Department of Microbiology and Molecular Genetics, McGovern Medical School, 6431 Fannin St, Houston, TX, 77030, USA.
Department of Biochemistry and Molecular Biology, McGovern Medical School, 6431 Fannin St, Houston, TX, 77030, USA.
Nat Commun. 2022 Jan 19;13(1):379. doi: 10.1038/s41467-022-28058-5.
Bacterial type IV secretion systems (T4SSs) are largely responsible for the proliferation of multi-drug resistance. We solved the structure of the outer-membrane core complex (OMCC) of a T4SS encoded by a conjugative F plasmid at <3.0 Å resolution by cryoelectron microscopy. The OMCC consists of a 13-fold symmetrical outer ring complex (ORC) built from 26 copies of TraK and TraV C-terminal domains, and a 17-fold symmetrical central cone (CC) composed of 17 copies of TraB β-barrels. Domains of TraV and TraB also bind the CC and ORC substructures, establishing that these proteins undergo an intraprotein symmetry alteration to accommodate the C13:C17 symmetry mismatch. We present evidence that other pED208-encoded factors stabilize the C13:C17 architecture and define the importance of TraK, TraV and TraB domains to T4SS function. This work identifies OMCC structural motifs of proposed importance for structural transitions associated with F plasmid dissemination and F pilus biogenesis.
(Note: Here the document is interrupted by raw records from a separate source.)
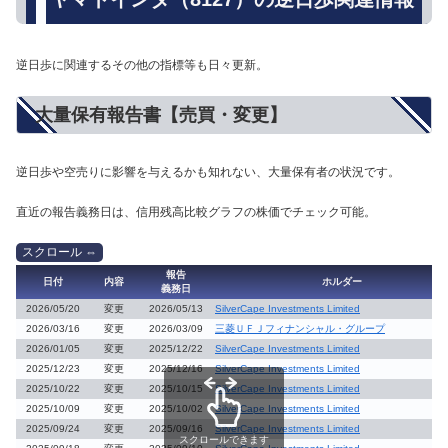
逆日歩に関連するその他の指標等も日々更新。
大量保有報告書【売買・変更】
逆日歩や空売りに影響を与えるかも知れない、大量保有者の状況です。
直近の報告義務日は、信用残高比較グラフの株価でチェック可能。
報告
日付
内容
ホルダー
義務日
2026/05/20
変更
2026/05/13
SilverCape Investments Limited
2026/03/16
変更
2026/03/09
三菱ＵＦＪフィナンシャル・グループ
2026/01/05
変更
2025/12/22
SilverCape Investments Limited
2025/12/23
変更
2025/12/16
SilverCape Investments Limited
2025/10/22
変更
2025/10/15
SilverCape Investments Limited
2025/10/09
変更
2025/10/02
SilverCape Investments Limited
2025/09/24
変更
2025/09/16
SilverCape Investments Limited
スクロールできます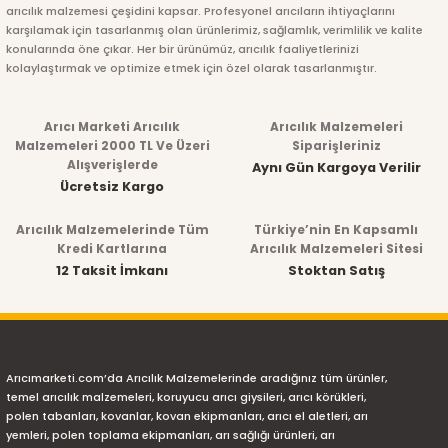
arıcılık malzemesi çeşidini kapsar. Profesyonel arıcıların ihtiyaçlarını
karşılamak için tasarlanmış olan ürünlerimiz, sağlamlık, verimlilik ve kalite
konularında öne çıkar. Her bir ürünümüz, arıcılık faaliyetlerinizi
kolaylaştırmak ve optimize etmek için özel olarak tasarlanmıştır.
Arıcı Marketi Arıcılık
Arıcılık Malzemeleri
Malzemeleri 2000 TL Ve Üzeri
Siparişleriniz
Alışverişlerde
Aynı Gün Kargoya Verilir
Ücretsiz Kargo
Arıcılık Malzemelerinde Tüm
Türkiye’nin En Kapsamlı
Kredi Kartlarına
Arıcılık Malzemeleri Sitesi
12 Taksit İmkanı
Stoktan Satış
Arıcımarketi.com’da Arıcılık Malzemelerinde aradığınız tüm ürünler,
temel arıcılık malzemeleri, koruyucu arıcı giysileri, arıcı körükleri,
polen tabanları, kovanlar, kovan ekipmanları, arıcı el aletleri, arı
yemleri, polen toplama ekipmanları, arı sağlığı ürünleri, arı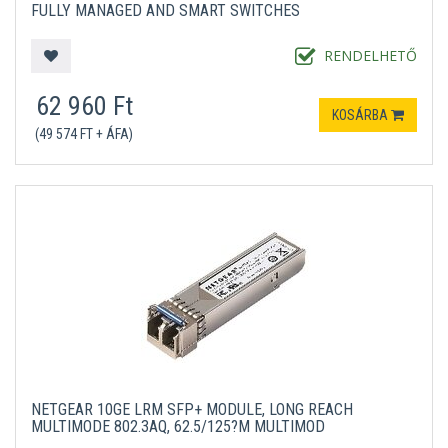
FULLY MANAGED AND SMART SWITCHES
RENDELHETŐ
62 960 Ft
KOSÁRBA
(49 574 FT + ÁFA)
NETGEAR 10GE LRM SFP+ MODULE, LONG REACH
MULTIMODE 802.3AQ, 62.5/125?M MULTIMOD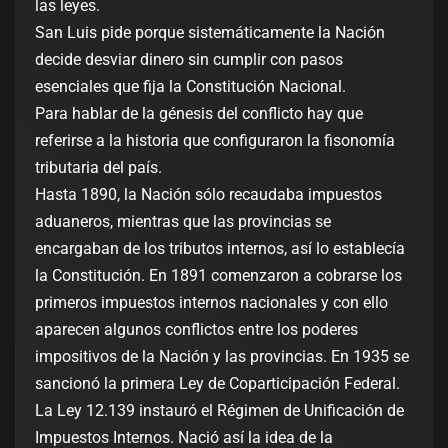
las leyes.
San Luis pide porque sistemáticamente la Nación
decide desviar dinero sin cumplir con pasos
esenciales que fija la Constitución Nacional.
Para hablar de la génesis del conflicto hay que
referirse a la historia que configuraron la fisonomía
tributaria del país.
Hasta 1890, la Nación sólo recaudaba impuestos
aduaneros, mientras que las provincias se
encargaban de los tributos internos, así lo establecía
la Constitución. En 1891 comenzaron a cobrarse los
primeros impuestos internos nacionales y con ello
aparecen algunos conflictos entre los poderes
impositivos de la Nación y las provincias. En 1935 se
sancionó la primera Ley de Coparticipación Federal.
La Ley 12.139 instauró el Régimen de Unificación de
Impuestos Internos. Nació así la idea de la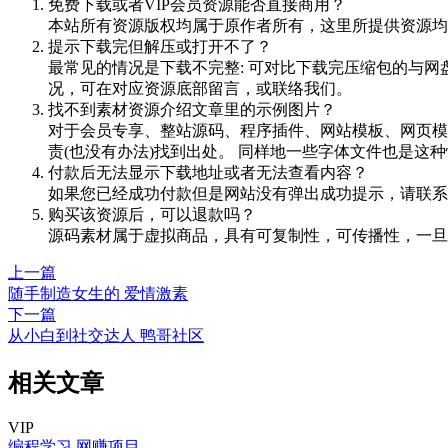
免费下载或者VIP会员资源能否直接商用？
本站所有资源版权均属于原作者所有，这里所提供资源均
提示下载完但解压或打开不了？
最常见的情况是下载不完整: 可对比下载完压缩包的与网
况，可在对应资源底部留言，或联络我们。
找不到素材资源介绍文章里的示例图片？
对于会员专享、整站源码、程序插件、网站模板、网页模
责(也没有办法)找到出处。 同样地一些字体文件也是这
付款后无法显示下载地址或者无法查看内容？
如果您已经成功付款但是网站没有弹出成功提示，请联系
购买该资源后，可以退款吗？
源码素材属于虚拟商品，具有可复制性，可传播性，一旦
上一篇
随手制造女生的 爱情激素
下一篇
从小白到社交达人 鸭哥社区
相关文章
VIP
编程学习
网赚项目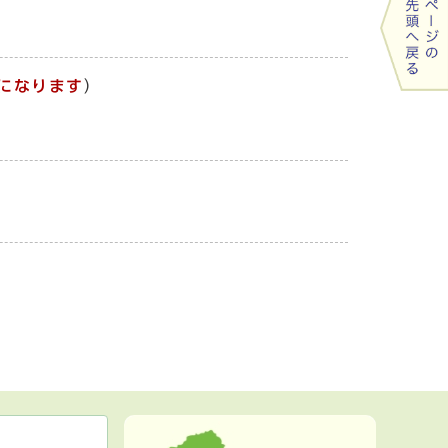
になります
）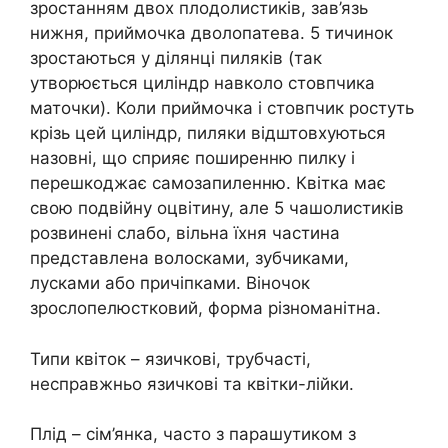
зростанням двох плодолистиків, зав’язь
нижня, приймочка дволопатева. 5 тичинок
зростаються у ділянці пиляків (так
утворюється циліндр навколо стовпчика
маточки). Коли приймочка і стовпчик ростуть
крізь цей циліндр, пиляки відштовхуються
назовні, що сприяє поширенню пилку і
перешкоджає самозапиленню. Квітка має
свою подвійну оцвітину, але 5 чашолистиків
розвинені слабо, вільна їхня частина
представлена волосками, зубчиками,
лусками або причіпками. Віночок
зрослопелюстковий, форма різноманітна.
Типи квіток – язичкові, трубчасті,
несправжньо язичкові та квітки-лійки.
Плід – сім’янка, часто з парашутиком з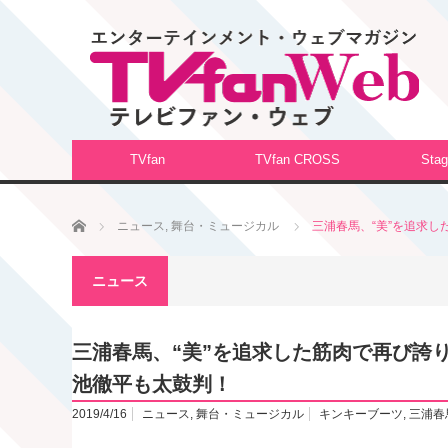
TVfan
TVfan CROSS
Stag
ホーム
ニュース
,
舞台・ミュージカル
三浦春馬、“美”を追求し
ニュース
三浦春馬、“美”を追求した筋肉で再び誇
池徹平も太鼓判！
2019/4/16
ニュース
,
舞台・ミュージカル
キンキーブーツ
,
三浦春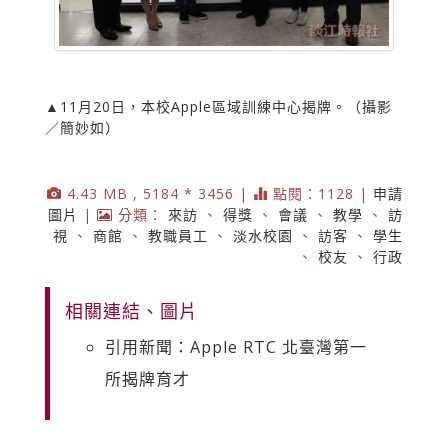
▲11月20日，本校Apple區域訓練中心揭牌。（攝影
／簡妙如）
4.43 MB , 5184 * 3456 |
點閱：1128 |
申請
圖片
|
分類：
來訪
、
得獎
、
會議
、
教學
、
訪
視
、
商館
、
教職員工
、
淡水校園
、
訪客
、
學生
、
校友
、
行政
相關連結、圖片
引用新聞：Apple RTC 北臺灣第一
所揭牌育才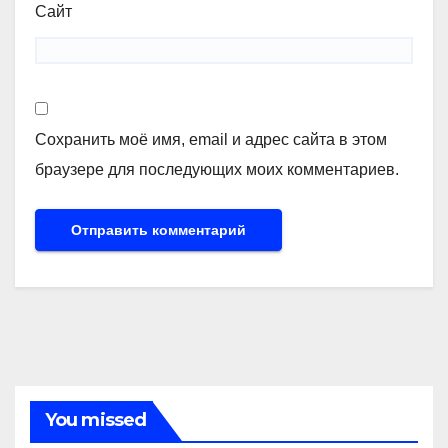
Сайт
Сохранить моё имя, email и адрес сайта в этом
браузере для последующих моих комментариев.
You missed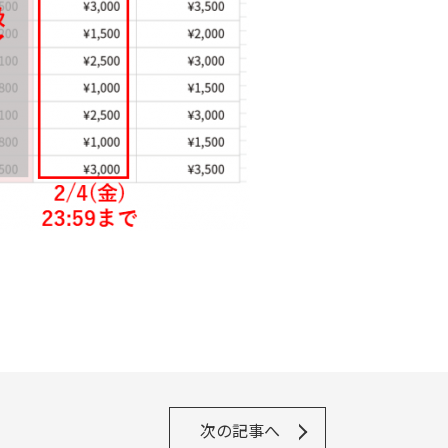
次の記事へ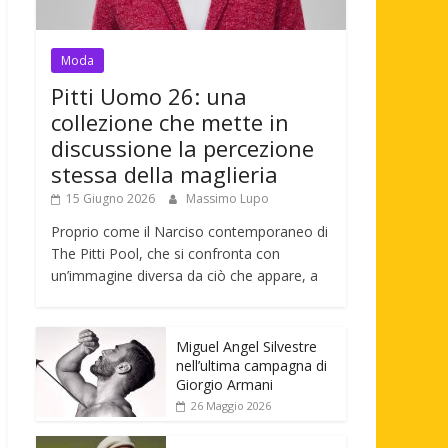
Moda
Pitti Uomo 26: una
collezione che mette in
discussione la percezione
stessa della maglieria
15 Giugno 2026
Massimo Lupo
Proprio come il Narciso contemporaneo di
The Pitti Pool, che si confronta con
un’immagine diversa da ciò che appare, a
Miguel Angel Silvestre
nell’ultima campagna di
Giorgio Armani
26 Maggio 2026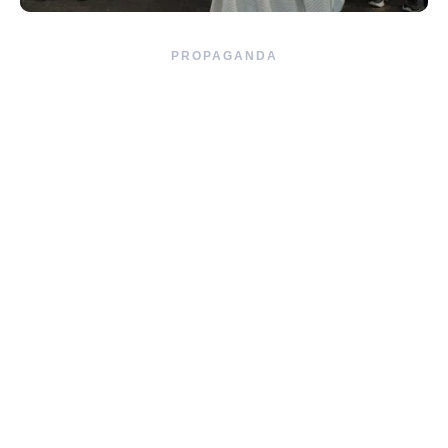
PROPAGANDA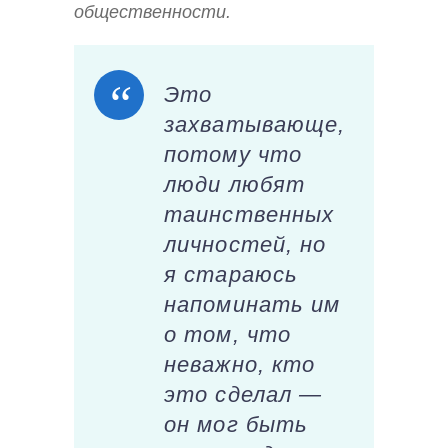
общественности.
Это
захватывающе,
потому что
люди любят
таинственных
личностей, но
я стараюсь
напоминать им
о том, что
неважно, кто
это сделал —
он мог быть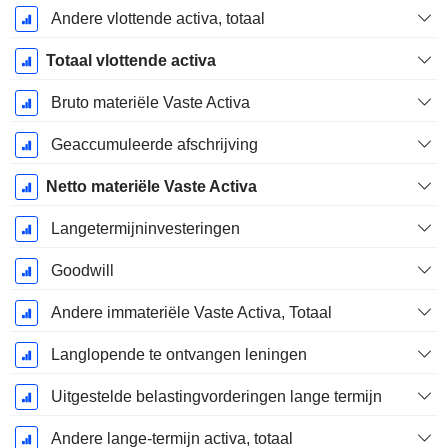
Andere vlottende activa, totaal
Totaal vlottende activa
Bruto materiële Vaste Activa
Geaccumuleerde afschrijving
Netto materiële Vaste Activa
Langetermijninvesteringen
Goodwill
Andere immateriële Vaste Activa, Totaal
Langlopende te ontvangen leningen
Uitgestelde belastingvorderingen lange termijn
Andere lange-termijn activa, totaal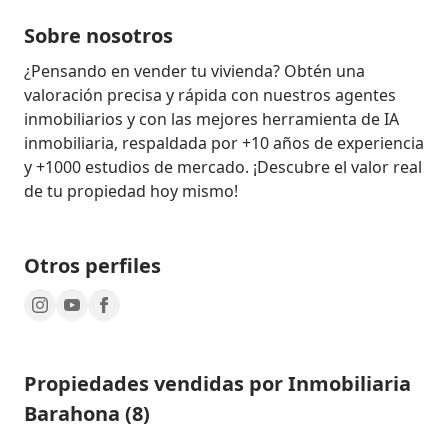
Sobre nosotros
¿Pensando en vender tu vivienda? Obtén una 
valoración precisa y rápida con nuestros agentes 
inmobiliarios y con las mejores herramienta de IA 
inmobiliaria, respaldada por +10 años de experiencia 
y +1000 estudios de mercado. ¡Descubre el valor real 
de tu propiedad hoy mismo!
Otros perfiles
Propiedades vendidas por Inmobiliaria
Barahona (8)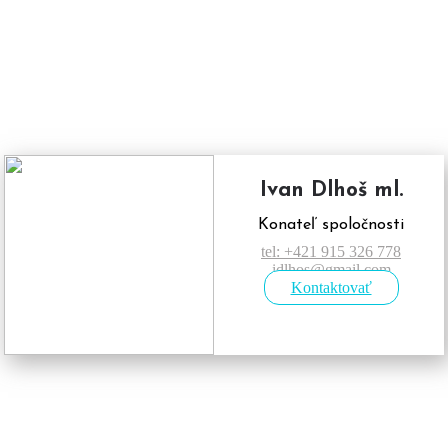
Ivan Dlhoš ml.
Konateľ spoločnosti
tel: +421 915 326 778
idlhos@gmail.com
Kontaktovať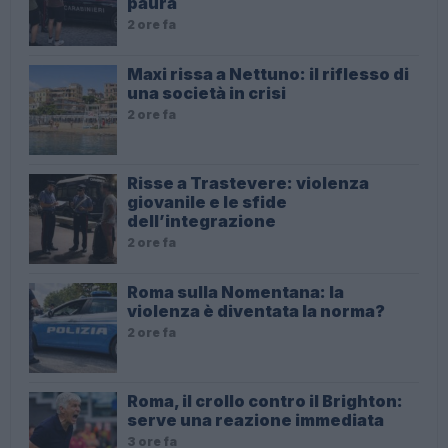
paura
2 ore fa
Maxi rissa a Nettuno: il riflesso di
una società in crisi
2 ore fa
Risse a Trastevere: violenza
giovanile e le sfide
dell’integrazione
2 ore fa
Roma sulla Nomentana: la
violenza è diventata la norma?
2 ore fa
Roma, il crollo contro il Brighton:
serve una reazione immediata
3 ore fa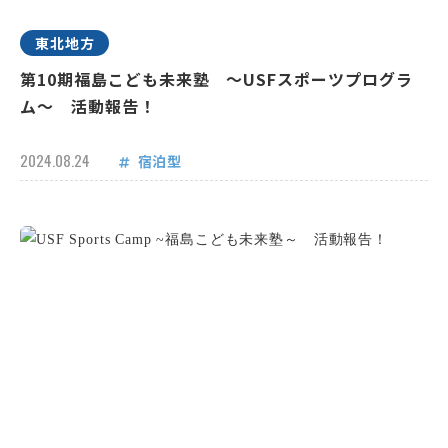
東北地方
第10期福島こども未来塾 ～USFスポーツプログラ
ム～ 活動報告！
2024.08.24
宿泊型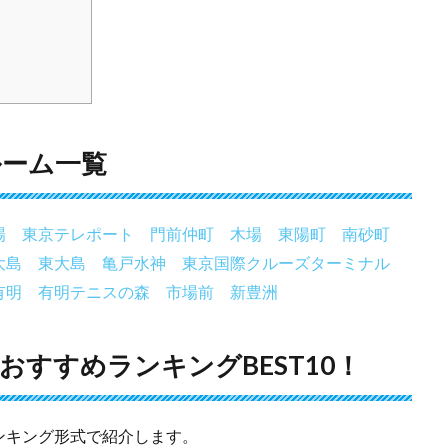
ルーム一覧
場
東京テレポート
門前仲町
木場
東陽町
南砂町
大島
東大島
亀戸水神
東京国際クルーズターミナル
有明
有明テニスの森
市場前
新豊洲
すすめランキングBEST10！
ンキング形式で紹介します。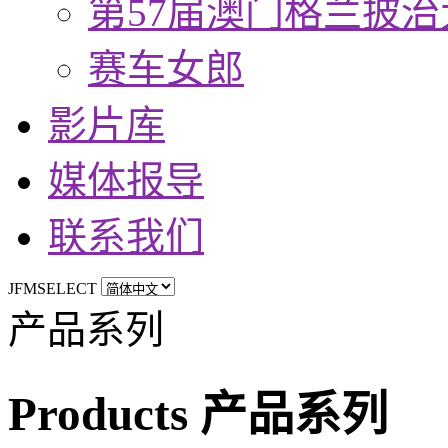
第57届澳门格兰披治
赛车女郎
影片库
媒体报导
联系我们
JFMSELECT
产品系列
Products 产品系列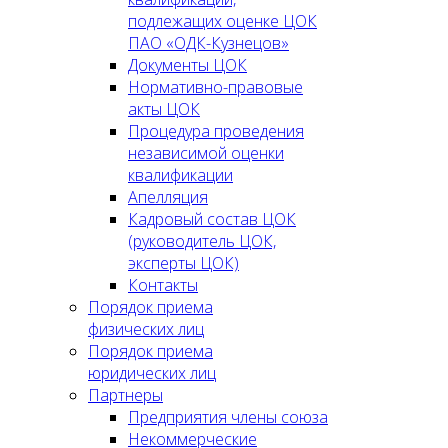
подлежащих оценке ЦОК
ПАО «ОДК-Кузнецов»
Документы ЦОК
Нормативно-правовые
акты ЦОК
Процедура проведения
независимой оценки
квалификации
Апелляция
Кадровый состав ЦОК
(руководитель ЦОК,
эксперты ЦОК)
Контакты
Порядок приема
физических лиц
Порядок приема
юридических лиц
Партнеры
Предприятия члены союза
Некоммерческие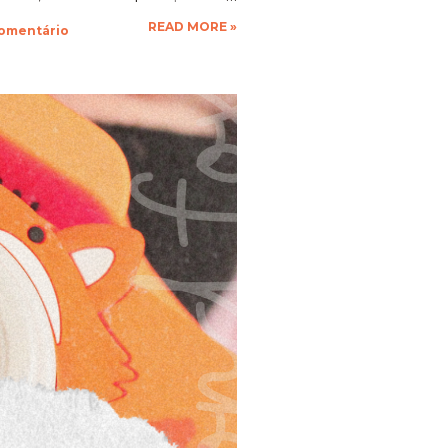
que a vontade! Ficarei muito
READ MORE »
comentário
espero as suas obras de arte,
 até a próxima!!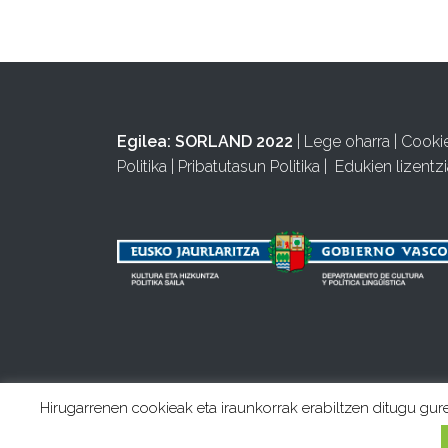
Egilea:
SORLAND 2022
|
Lege oharra
|
Cooki
Politika
|
Pribatutasun Politika
|
Edukien lizentzi
Hirugarrenen cookieak eta iraunkorrak erabiltzen ditugu gur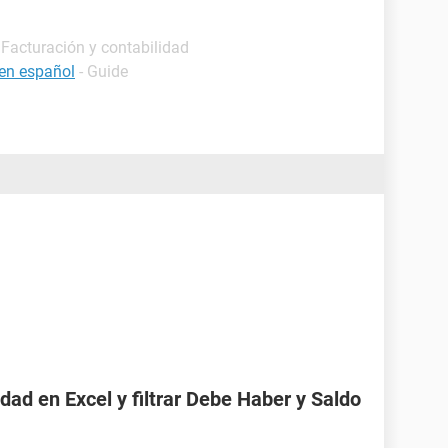
 Facturación y contabilidad
 en español
- Guide
ad en Excel y filtrar Debe Haber y Saldo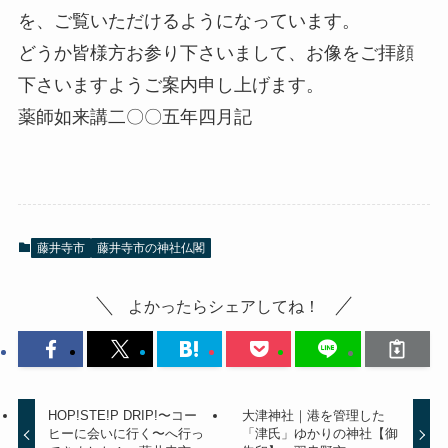
を、ご覧いただけるようになっています。
どうか皆様方お参り下さいまして、お像をご拝顔
下さいますようご案内申し上げます。
薬師如来講二〇〇五年四月記
藤井寺市
藤井寺市の神社仏閣
よかったらシェアしてね！
HOP!STE!P DRIP!〜コー
大津神社｜港を管理した
ヒーに会いに行く〜へ行っ
「津氏」ゆかりの神社【御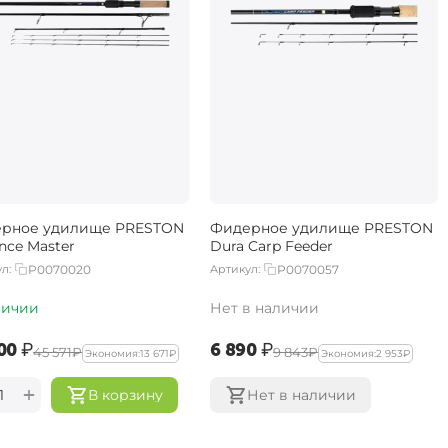
рное удилище PRESTON
Фидерное удилище PRESTON
nce Master
Dura Carp Feeder
л:
P0070020
Артикул:
P0070057
личии
Нет в наличии
00‍
₽
‍6 890‍
₽
‍45 571‍
₽
‍9 843‍
₽
Экономия:
‍13 671‍
₽
Экономия:
‍2 953‍
₽
+
В корзину
Нет в наличии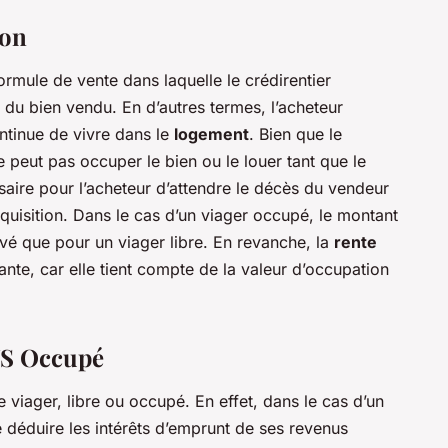
ion
formule de vente dans laquelle le crédirentier
n du bien vendu. En d’autres termes, l’acheteur
ontinue de vivre dans le
logement
. Bien que le
ne peut pas occuper le bien ou le louer tant que le
ssaire pour l’acheteur d’attendre le décès du vendeur
quisition. Dans le cas d’un viager occupé, le montant
é que pour un viager libre. En revanche, la
rente
nte, car elle tient compte de la valeur d’occupation
 VS Occupé
viager, libre ou occupé. En effet, dans le cas d’un
 de déduire les intérêts d’emprunt de ses revenus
细菌 IV 型分泌系统 (T4SS) 在很大程度上导致了多药耐药性的扩散。我们通过冷冻电镜解析了一个由可移动 F 质粒编码的 T4SS 的外膜核心复合物 (OMCC),分辨率达到<3.0 Å。OMCC 由 26 个 TraK 和 TraV C 末端结构域组成的 13 重对称外环复合物 (ORC) 和由 17 个 TraB β-桶组成的 17 重对称中央锥体 (CC) 组成。TraV 和 TraB 的结构域也与 CC 和 ORC 亚结构结合,表明这些蛋白质经历了蛋白质内的对称改变,以适应 C13:C17 的对称失配。我们提供了证据表明,其他 pED208 编码的因子稳定了 C13:C17 结构,并定义了 TraK、TraV 和 TraB 结构域对 T4SS 功能的重要性。这项工作确定了 OMCC 的结构基序,这些基序可能对与 F 质粒传播和 F 菌毛生物发生相关的结构转变很重要。